:: WHAT IS EXPECTED ::
This task is to restate all of the entries exactly.

:: GIVEN ENTRIES ::
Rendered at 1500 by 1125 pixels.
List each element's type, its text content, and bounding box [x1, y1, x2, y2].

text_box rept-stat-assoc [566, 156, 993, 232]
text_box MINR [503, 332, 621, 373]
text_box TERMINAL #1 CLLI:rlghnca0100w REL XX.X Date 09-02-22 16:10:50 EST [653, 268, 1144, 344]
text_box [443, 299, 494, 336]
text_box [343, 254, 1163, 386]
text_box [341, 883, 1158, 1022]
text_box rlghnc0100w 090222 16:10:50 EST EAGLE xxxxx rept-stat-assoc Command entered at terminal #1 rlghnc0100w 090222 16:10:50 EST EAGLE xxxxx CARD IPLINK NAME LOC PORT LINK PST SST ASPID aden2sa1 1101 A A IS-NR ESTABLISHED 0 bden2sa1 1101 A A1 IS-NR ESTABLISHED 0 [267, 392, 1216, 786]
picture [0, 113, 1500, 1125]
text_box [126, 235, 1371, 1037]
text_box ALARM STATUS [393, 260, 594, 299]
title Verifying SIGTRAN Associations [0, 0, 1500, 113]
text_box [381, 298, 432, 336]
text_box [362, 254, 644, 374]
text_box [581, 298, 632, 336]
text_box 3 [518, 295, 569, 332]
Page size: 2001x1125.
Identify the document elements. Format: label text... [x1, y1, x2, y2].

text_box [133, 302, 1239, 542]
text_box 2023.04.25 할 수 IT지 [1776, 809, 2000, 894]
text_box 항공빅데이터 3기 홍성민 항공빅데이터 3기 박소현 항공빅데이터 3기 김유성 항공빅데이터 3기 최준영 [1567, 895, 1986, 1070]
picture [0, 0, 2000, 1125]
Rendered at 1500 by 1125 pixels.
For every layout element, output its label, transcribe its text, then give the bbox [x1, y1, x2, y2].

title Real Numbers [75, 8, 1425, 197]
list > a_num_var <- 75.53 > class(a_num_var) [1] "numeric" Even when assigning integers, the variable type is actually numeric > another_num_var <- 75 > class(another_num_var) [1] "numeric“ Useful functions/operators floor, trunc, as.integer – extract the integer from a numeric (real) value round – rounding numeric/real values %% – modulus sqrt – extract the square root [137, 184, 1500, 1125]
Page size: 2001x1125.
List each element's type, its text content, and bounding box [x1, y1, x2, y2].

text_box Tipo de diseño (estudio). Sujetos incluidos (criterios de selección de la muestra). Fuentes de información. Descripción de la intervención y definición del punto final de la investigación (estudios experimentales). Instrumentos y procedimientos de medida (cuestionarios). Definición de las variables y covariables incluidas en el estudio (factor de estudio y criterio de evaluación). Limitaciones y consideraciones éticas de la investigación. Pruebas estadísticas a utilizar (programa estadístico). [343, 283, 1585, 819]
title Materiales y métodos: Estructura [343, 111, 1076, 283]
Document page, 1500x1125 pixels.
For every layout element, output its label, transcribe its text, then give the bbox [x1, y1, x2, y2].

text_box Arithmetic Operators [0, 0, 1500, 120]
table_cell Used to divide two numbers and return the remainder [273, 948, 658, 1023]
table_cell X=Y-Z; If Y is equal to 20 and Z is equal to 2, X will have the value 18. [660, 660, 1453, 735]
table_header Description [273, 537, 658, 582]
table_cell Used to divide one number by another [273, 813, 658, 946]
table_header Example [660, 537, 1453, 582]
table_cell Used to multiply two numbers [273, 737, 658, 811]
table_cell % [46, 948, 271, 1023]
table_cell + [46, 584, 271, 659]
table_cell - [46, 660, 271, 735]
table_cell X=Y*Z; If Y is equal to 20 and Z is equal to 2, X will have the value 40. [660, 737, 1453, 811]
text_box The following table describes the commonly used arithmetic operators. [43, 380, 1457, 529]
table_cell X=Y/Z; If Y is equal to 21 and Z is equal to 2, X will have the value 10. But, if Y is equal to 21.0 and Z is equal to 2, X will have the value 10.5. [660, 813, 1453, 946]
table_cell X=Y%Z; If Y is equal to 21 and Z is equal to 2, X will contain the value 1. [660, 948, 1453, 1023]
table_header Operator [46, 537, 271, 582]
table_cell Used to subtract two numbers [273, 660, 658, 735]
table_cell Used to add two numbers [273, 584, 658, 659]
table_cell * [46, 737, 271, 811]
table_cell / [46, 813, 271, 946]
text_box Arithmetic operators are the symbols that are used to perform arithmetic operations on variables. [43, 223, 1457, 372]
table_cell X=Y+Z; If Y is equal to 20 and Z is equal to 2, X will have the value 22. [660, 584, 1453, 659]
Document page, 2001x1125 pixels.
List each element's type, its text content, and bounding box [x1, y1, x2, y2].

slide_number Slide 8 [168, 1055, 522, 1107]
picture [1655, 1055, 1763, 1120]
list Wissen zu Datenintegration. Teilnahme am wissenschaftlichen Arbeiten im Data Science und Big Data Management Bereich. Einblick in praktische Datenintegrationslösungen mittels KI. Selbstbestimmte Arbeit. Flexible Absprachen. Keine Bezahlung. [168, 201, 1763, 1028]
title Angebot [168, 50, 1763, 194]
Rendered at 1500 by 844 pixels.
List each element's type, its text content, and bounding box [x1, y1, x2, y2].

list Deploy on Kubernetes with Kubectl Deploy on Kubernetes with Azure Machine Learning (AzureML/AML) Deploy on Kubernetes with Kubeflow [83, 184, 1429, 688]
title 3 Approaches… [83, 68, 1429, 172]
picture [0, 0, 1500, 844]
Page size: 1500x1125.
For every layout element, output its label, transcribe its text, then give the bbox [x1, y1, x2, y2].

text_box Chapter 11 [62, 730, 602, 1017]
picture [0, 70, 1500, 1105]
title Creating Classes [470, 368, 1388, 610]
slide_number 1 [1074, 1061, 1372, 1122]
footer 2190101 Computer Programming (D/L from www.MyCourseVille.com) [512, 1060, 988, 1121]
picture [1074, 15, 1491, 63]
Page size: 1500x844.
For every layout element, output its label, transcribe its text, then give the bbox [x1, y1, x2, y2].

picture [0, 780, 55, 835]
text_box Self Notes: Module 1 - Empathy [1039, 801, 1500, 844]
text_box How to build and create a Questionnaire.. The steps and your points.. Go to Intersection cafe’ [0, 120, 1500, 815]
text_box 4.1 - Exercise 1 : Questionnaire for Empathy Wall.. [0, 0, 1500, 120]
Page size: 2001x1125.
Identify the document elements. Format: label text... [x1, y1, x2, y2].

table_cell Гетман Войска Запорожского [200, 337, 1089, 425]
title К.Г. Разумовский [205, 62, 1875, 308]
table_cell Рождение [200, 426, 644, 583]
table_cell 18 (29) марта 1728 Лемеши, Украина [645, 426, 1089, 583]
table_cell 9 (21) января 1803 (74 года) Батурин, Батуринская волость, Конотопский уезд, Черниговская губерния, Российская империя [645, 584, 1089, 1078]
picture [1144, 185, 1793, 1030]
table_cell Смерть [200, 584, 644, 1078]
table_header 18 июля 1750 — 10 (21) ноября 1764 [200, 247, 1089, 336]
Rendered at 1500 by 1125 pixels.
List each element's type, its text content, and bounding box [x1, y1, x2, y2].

:: EXERCISE ANSWER ::
Rendered at 1500 by 1125 pixels.
List each element's type, its text content, and bounding box [x1, y1, x2, y2].

text_box rept-stat-assoc [566, 156, 993, 232]
text_box MINR [503, 332, 621, 373]
text_box TERMINAL #1 CLLI:rlghnca0100w REL XX.X Date 09-02-22 16:10:50 EST [653, 268, 1144, 344]
text_box [443, 299, 494, 336]
text_box [343, 254, 1163, 386]
text_box [341, 883, 1158, 1022]
text_box rlghnc0100w 090222 16:10:50 EST EAGLE xxxxx rept-stat-assoc Command entered at terminal #1 rlghnc0100w 090222 16:10:50 EST EAGLE xxxxx CARD IPLINK NAME LOC PORT LINK PST SST ASPID aden2sa1 1101 A A IS-NR ESTABLISHED 0 bden2sa1 1101 A A1 IS-NR ESTABLISHED 0 [267, 392, 1216, 786]
picture [0, 113, 1500, 1125]
text_box [126, 235, 1371, 1037]
text_box ALARM STATUS [393, 260, 594, 299]
title Verifying SIGTRAN Associations [0, 0, 1500, 113]
text_box [381, 298, 432, 336]
text_box [362, 254, 644, 374]
text_box [581, 298, 632, 336]
text_box 3 [518, 295, 569, 332]
Page size: 2001x1125.
Identify the document elements. Format: label text... [x1, y1, x2, y2].

text_box [133, 302, 1239, 542]
text_box 2023.04.25 할 수 IT지 [1776, 809, 2000, 894]
text_box 항공빅데이터 3기 홍성민 항공빅데이터 3기 박소현 항공빅데이터 3기 김유성 항공빅데이터 3기 최준영 [1567, 895, 1986, 1070]
picture [0, 0, 2000, 1125]
Rendered at 1500 by 1125 pixels.
For every layout element, output its label, transcribe its text, then give the bbox [x1, y1, x2, y2].

title Real Numbers [75, 8, 1425, 197]
list > a_num_var <- 75.53 > class(a_num_var) [1] "numeric" Even when assigning integers, the variable type is actually numeric > another_num_var <- 75 > class(another_num_var) [1] "numeric“ Useful functions/operators floor, trunc, as.integer – extract the integer from a numeric (real) value round – rounding numeric/real values %% – modulus sqrt – extract the square root [137, 184, 1500, 1125]
Page size: 2001x1125.
List each element's type, its text content, and bounding box [x1, y1, x2, y2].

text_box Tipo de diseño (estudio). Sujetos incluidos (criterios de selección de la muestra). Fuentes de información. Descripción de la intervención y definición del punto final de la investigación (estudios experimentales). Instrumentos y procedimientos de medida (cuestionarios). Definición de las variables y covariables incluidas en el estudio (factor de estudio y criterio de evaluación). Limitaciones y consideraciones éticas de la investigación. Pruebas estadísticas a utilizar (programa estadístico). [343, 283, 1585, 819]
title Materiales y métodos: Estructura [343, 111, 1076, 283]
Document page, 1500x1125 pixels.
For every layout element, output its label, transcribe its text, then give the bbox [x1, y1, x2, y2].

text_box Arithmetic Operators [0, 0, 1500, 120]
table_cell Used to divide two numbers and return the remainder [273, 948, 658, 1023]
table_cell X=Y-Z; If Y is equal to 20 and Z is equal to 2, X will have the value 18. [660, 660, 1453, 735]
table_header Description [273, 537, 658, 582]
table_cell Used to divide one number by another [273, 813, 658, 946]
table_header Example [660, 537, 1453, 582]
table_cell Used to multiply two numbers [273, 737, 658, 811]
table_cell % [46, 948, 271, 1023]
table_cell + [46, 584, 271, 659]
table_cell - [46, 660, 271, 735]
table_cell X=Y*Z; If Y is equal to 20 and Z is equal to 2, X will have the value 40. [660, 737, 1453, 811]
text_box The following table describes the commonly used arithmetic operators. [43, 380, 1457, 529]
table_cell X=Y/Z; If Y is equal to 21 and Z is equal to 2, X will have the value 10. But, if Y is equal to 21.0 and Z is equal to 2, X will have the value 10.5. [660, 813, 1453, 946]
table_cell X=Y%Z; If Y is equal to 21 and Z is equal to 2, X will contain the value 1. [660, 948, 1453, 1023]
table_header Operator [46, 537, 271, 582]
table_cell Used to subtract two numbers [273, 660, 658, 735]
table_cell Used to add two numbers [273, 584, 658, 659]
table_cell * [46, 737, 271, 811]
table_cell / [46, 813, 271, 946]
text_box Arithmetic operators are the symbols that are used to perform arithmetic operations on variables. [43, 223, 1457, 372]
table_cell X=Y+Z; If Y is equal to 20 and Z is equal to 2, X will have the value 22. [660, 584, 1453, 659]
Document page, 2001x1125 pixels.
List each element's type, its text content, and bounding box [x1, y1, x2, y2].

slide_number Slide 8 [168, 1055, 522, 1107]
picture [1655, 1055, 1763, 1120]
list Wissen zu Datenintegration. Teilnahme am wissenschaftlichen Arbeiten im Data Science und Big Data Management Bereich. Einblick in praktische Datenintegrationslösungen mittels KI. Selbstbestimmte Arbeit. Flexible Absprachen. Keine Bezahlung. [168, 201, 1763, 1028]
title Angebot [168, 50, 1763, 194]
Rendered at 1500 by 844 pixels.
List each element's type, its text content, and bounding box [x1, y1, x2, y2].

list Deploy on Kubernetes with Kubectl Deploy on Kubernetes with Azure Machine Learning (AzureML/AML) Deploy on Kubernetes with Kubeflow [83, 184, 1429, 688]
title 3 Approaches… [83, 68, 1429, 172]
picture [0, 0, 1500, 844]
Page size: 1500x1125.
For every layout element, output its label, transcribe its text, then give the bbox [x1, y1, x2, y2].

text_box Chapter 11 [62, 730, 602, 1017]
picture [0, 70, 1500, 1105]
title Creating Classes [470, 368, 1388, 610]
slide_number 1 [1074, 1061, 1372, 1122]
footer 2190101 Computer Programming (D/L from www.MyCourseVille.com) [512, 1060, 988, 1121]
picture [1074, 15, 1491, 63]
Page size: 1500x844.
For every layout element, output its label, transcribe its text, then give the bbox [x1, y1, x2, y2].

picture [0, 780, 55, 835]
text_box Self Notes: Module 1 - Empathy [1039, 801, 1500, 844]
text_box How to build and create a Questionnaire.. The steps and your points.. Go to Intersection cafe’ [0, 120, 1500, 815]
text_box 4.1 - Exercise 1 : Questionnaire for Empathy Wall.. [0, 0, 1500, 120]
Page size: 2001x1125.
Identify the document elements. Format: label text... [x1, y1, x2, y2].

table_cell Гетман Войска Запорожского [200, 337, 1089, 425]
title К.Г. Разумовский [205, 62, 1875, 308]
table_cell Рождение [200, 426, 644, 583]
table_cell 18 (29) марта 1728 Лемеши, Украина [645, 426, 1089, 583]
table_cell 9 (21) января 1803 (74 года) Батурин, Батуринская волость, Конотопский уезд, Черниговская губерния, Российская империя [645, 584, 1089, 1078]
picture [1144, 185, 1793, 1030]
table_cell Смерть [200, 584, 644, 1078]
table_header 18 июля 1750 — 10 (21) ноября 1764 [200, 247, 1089, 336]
Rendered at 1500 by 1125 pixels.
List each element's type, its text content, and bounding box [x1, y1, x2, y2].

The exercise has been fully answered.